Anyways, the work itself is not terribly difficult, just time consuming (particularly the piecing together of the Sunday Staten Island Advance, a process which has not changed since I did it as a teenager). You get your news section and your color insert (the one with the coupons, the Parade magazine, and the special features section) and you have to manually combine the two into a full paper before you deliver them. A messy job, indeed. Especially to deliver something that people could get for free online. Still, the kid has a job, and it builds character and all that, so let's not burst the bubble.

Well, there we were, walking the streets of New Dorp just before sunrise, a crisp October chill in the air. My nephew hates delivering the papers on Sunday mornings because this area of Staten Island has large wooded sections, and these wooded areas hide all manner of ferocious beast like raccoon, possum and the occasional deer. In New York City, this represents the untamed jungle. My nephew is afraid of encountering possum and raccoons in the dark, and I don't blame him, as they can be nasty. Since his parents were not around this weekend (another nephew was playing in a baseball tournament in Maryland), it fell to me to escort the lad on his appointed rounds.

It was colder than a witch's tit in brass bra.

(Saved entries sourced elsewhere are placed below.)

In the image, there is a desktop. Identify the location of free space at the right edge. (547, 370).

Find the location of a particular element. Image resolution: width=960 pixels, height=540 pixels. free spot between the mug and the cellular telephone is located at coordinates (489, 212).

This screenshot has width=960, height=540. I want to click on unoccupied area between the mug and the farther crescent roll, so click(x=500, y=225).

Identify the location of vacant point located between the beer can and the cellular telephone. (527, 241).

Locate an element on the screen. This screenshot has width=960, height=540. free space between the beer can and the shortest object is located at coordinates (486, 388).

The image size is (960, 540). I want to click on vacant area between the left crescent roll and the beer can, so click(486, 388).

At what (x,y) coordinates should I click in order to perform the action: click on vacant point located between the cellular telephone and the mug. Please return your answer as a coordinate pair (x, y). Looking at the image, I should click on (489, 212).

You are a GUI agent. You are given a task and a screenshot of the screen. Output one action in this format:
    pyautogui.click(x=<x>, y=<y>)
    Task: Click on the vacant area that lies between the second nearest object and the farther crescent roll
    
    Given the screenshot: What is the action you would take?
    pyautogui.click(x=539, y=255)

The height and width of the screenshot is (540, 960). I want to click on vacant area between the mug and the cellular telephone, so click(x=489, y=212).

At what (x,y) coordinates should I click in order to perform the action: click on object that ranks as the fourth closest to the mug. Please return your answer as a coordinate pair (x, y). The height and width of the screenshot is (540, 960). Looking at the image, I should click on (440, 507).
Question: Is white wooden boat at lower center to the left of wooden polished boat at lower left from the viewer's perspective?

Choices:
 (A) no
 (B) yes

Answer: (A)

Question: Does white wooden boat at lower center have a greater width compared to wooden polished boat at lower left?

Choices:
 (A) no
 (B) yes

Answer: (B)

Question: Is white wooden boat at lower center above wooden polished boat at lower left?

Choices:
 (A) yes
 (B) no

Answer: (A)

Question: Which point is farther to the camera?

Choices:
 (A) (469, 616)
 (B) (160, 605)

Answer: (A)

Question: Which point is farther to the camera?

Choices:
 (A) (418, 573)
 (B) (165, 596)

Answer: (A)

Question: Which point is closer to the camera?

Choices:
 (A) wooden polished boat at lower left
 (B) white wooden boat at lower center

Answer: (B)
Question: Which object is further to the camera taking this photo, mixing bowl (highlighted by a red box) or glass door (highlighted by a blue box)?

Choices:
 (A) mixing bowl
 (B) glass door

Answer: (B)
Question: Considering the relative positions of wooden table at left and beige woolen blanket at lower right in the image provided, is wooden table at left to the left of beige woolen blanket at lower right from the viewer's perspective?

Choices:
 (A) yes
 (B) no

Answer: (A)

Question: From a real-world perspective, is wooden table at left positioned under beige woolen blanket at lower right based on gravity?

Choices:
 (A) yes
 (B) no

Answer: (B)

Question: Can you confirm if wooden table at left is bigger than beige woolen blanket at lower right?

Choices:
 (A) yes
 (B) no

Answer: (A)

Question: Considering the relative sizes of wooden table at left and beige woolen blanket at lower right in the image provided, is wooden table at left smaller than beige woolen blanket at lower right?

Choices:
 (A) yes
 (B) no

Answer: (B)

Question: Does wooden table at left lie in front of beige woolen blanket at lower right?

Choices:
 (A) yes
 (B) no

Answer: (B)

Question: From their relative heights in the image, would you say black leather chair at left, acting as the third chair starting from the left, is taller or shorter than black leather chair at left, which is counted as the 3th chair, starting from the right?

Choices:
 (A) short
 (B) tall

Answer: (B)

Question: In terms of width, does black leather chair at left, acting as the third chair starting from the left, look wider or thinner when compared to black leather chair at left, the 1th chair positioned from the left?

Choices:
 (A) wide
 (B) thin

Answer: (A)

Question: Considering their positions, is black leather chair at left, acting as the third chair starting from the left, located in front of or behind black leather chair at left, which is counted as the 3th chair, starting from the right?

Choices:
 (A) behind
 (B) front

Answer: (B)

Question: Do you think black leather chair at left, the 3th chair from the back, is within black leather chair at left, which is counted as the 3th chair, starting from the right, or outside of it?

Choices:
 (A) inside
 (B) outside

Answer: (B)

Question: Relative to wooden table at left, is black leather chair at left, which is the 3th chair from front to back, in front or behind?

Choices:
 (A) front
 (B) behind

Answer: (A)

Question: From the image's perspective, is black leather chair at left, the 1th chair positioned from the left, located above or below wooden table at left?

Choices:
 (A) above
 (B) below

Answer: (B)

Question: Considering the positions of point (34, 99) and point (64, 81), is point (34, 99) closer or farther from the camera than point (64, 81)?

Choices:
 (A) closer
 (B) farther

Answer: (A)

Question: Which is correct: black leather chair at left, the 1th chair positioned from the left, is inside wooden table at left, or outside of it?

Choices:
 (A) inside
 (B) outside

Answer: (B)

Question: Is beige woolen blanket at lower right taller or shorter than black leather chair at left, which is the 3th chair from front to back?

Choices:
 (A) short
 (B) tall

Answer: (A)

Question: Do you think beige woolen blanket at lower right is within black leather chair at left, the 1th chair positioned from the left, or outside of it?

Even with my fleece on, I was shivering. I didn't get a chance to take a travel mug with coffee with me, either. The ground was wet and a bit slippery from the frost, and if you weren't slipping on that, then you were sliding on all the wet leaves that have fallen. You could smell woodsmoke someplace. Someone in the neighborhood has a wood-burning stove or a fireplace, I gather.

The work is rather boring, in and of itself. I mean, how much is there to delivering newspapers? Still, it was fun; my nephew has a remarkable sense of humor for an 11-year old, and he's a great kid who is forever asking me questions (many of which are perhaps best left to his parents to answer, but I don't mind giving him the truth as I see it). He's a wonder; bright, inquisitive, funny. I love the hell out of him, and even if it is a pain in the ass to deliver a bundle of dead wood pulp in the cold darkness of a Sunday morning, I still had a great time.

In a way, it's sort of good that people still want a Sunday paper, something solid and tangible in their hands, even if they could get their news for free on the Internet. For many years now, I've been incapable of enjoying the simple pleasures in life, primarily because I have been focused on 'The Big Picture' (or what I thought was the big picture, anyway). But yesterday, shivering, laughing with an 11-year old, doing physical labor in the dark, I had a thought for a moment that there really is no Big Picture. That life is merely a continuous run of Smaller Pictures run end-to-end, and that the idea was to glean from them what you could before they passed by in rapid succession. Maybe now, in my dotage and declining years, I've finally learned how?